Creativity may not be enough

I’m just fumbling around in the waters of web3. However, from the perspective of these small projects, I can easily see why so many people think the web3 ecosystem is so clean. I don’t think it will free us from centralized platforms, I don’t think it will fundamentally change our relationship with technology, and I think the privacy story is already below the internet’s standard (which is a pretty low one!) , but I also understand why nerds like me get excited about it. It’s at least nerdy-level new – it creates a space for creativity/exploration, somewhat reminiscent of the early days of the internet. Ironically, part of this creativity may stem from the limitations that make web3 so unwieldy.

If we do want to change our relationship with technology, I think we have to do it consciously. My basic idea is roughly:

First, we should accept the premise that people don’t run their own servers by designing systems that can decentralize trust without decentralizing infrastructure. This means that the architecture can expect and accept the corollary of a relatively centralized client/server relationship, but use cryptography (rather than infrastructure) to distribute trust. Although web3 is built on “crypto”, one of the things that surprises me is how little cryptography seems to be involved!

Second, we should try to reduce the burden of building software as much as possible. At this point, software projects require a lot of manpower. Even a relatively simple application requires a group of people to sit in front of a computer for eight hours a day, every day, forever. This wasn’t always the case, and there was a time when 50 people working on a software project weren’t considered a “small team”.

As long as software requires such coordinated energy and such highly specialized human focus, I think it will tend to serve the interests of the people who sit in that room every day, rather than the broader goals we might think. I think changing our relationship with technology may require making software easier to create, but in my lifetime I’ve seen the opposite happen. Unfortunately.

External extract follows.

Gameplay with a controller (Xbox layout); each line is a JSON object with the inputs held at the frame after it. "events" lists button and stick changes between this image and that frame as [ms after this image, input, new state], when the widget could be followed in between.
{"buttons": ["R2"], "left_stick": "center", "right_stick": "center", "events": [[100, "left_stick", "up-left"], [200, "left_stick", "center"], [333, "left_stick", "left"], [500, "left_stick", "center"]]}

Posted by:CoinYuppie,Reprinted with attribution to:https://coinyuppie.com/founder-of-signal-after-developing-two-decentralized-applications-i-found-that-web3-may-be-a-false-proposition/
Coinyuppie is an open information publishing platform, all information provided is not related to the views and positions of coinyuppie, and does not constitute any investment and financial advice. Users are expected to carefully screen and prevent risks.